The court set a hearing on both Chad’s application for rule to show cause

and his motion for writ of habeas corpus for August 14, 2017, and ordered Dawn

to bring A.C. with her to the hearing, which she did. At the hearing, Dawn

introduced into evidence the residential treatment center application she had filled

out, which included a narrative she provided the center about A.C. She reported

to the center her contact had been extremely limited with both children for years,

seeing them only “for approximately eight weeks during the summers and

sometimes a few days to a week over Christmas vacation, and one or two spring

breaks.” She explained she had care of A.C. since February 2017 because Chad

called her and told her he was unable to care for him at the time. After she took

A.C. to live with her in Kansas—where she was then stationed for her job in the 5

military—she learned Chad had a drinking problem, was in the process of getting

divorced, and had recently received a number of criminal charges against him,

including charges for operating while intoxicated, domestic abuse, and arson.

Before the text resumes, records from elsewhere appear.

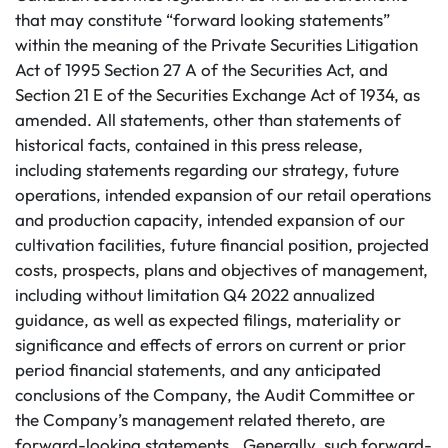
that may constitute “forward looking statements”
within the meaning of the Private Securities Litigation
Act of 1995 Section 27 A of the Securities Act, and
Section 21 E of the Securities Exchange Act of 1934, as
amended. All statements, other than statements of
historical facts, contained in this press release,
including statements regarding our strategy, future
operations, intended expansion of our retail operations
and production capacity, intended expansion of our
cultivation facilities, future financial position, projected
costs, prospects, plans and objectives of management,
including without limitation Q4 2022 annualized
guidance, as well as expected filings, materiality or
significance and effects of errors on current or prior
period financial statements, and any anticipated
conclusions of the Company, the Audit Committee or
the Company’s management related thereto, are
forward-looking statements.. Generally, such forward-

She

also reported to the center that A.C. had been “extremely depressed, lethargic,

and angry” since moving in with her; she claimed he was lying to her about how

he was doing in school and had recently damaged many items in their home. On

one occasion, he barricaded himself in a room, where he made “growly/moan

noises and pull[ed] his hair . . . and kick[ed] his legs at the wall”; on another

occasion, he had an outburst and began hitting his head on the stair railing and

doorjamb. In an August 2017 report from the residential treatment facility, the

medical director of the facility provided an update, stating in part:

Since his admission, [A.C.] has not displayed any aggressive behaviors towards staff or peers at the facility. He is cooperative and respectful to all members of the staff and immediately complies with staff requests.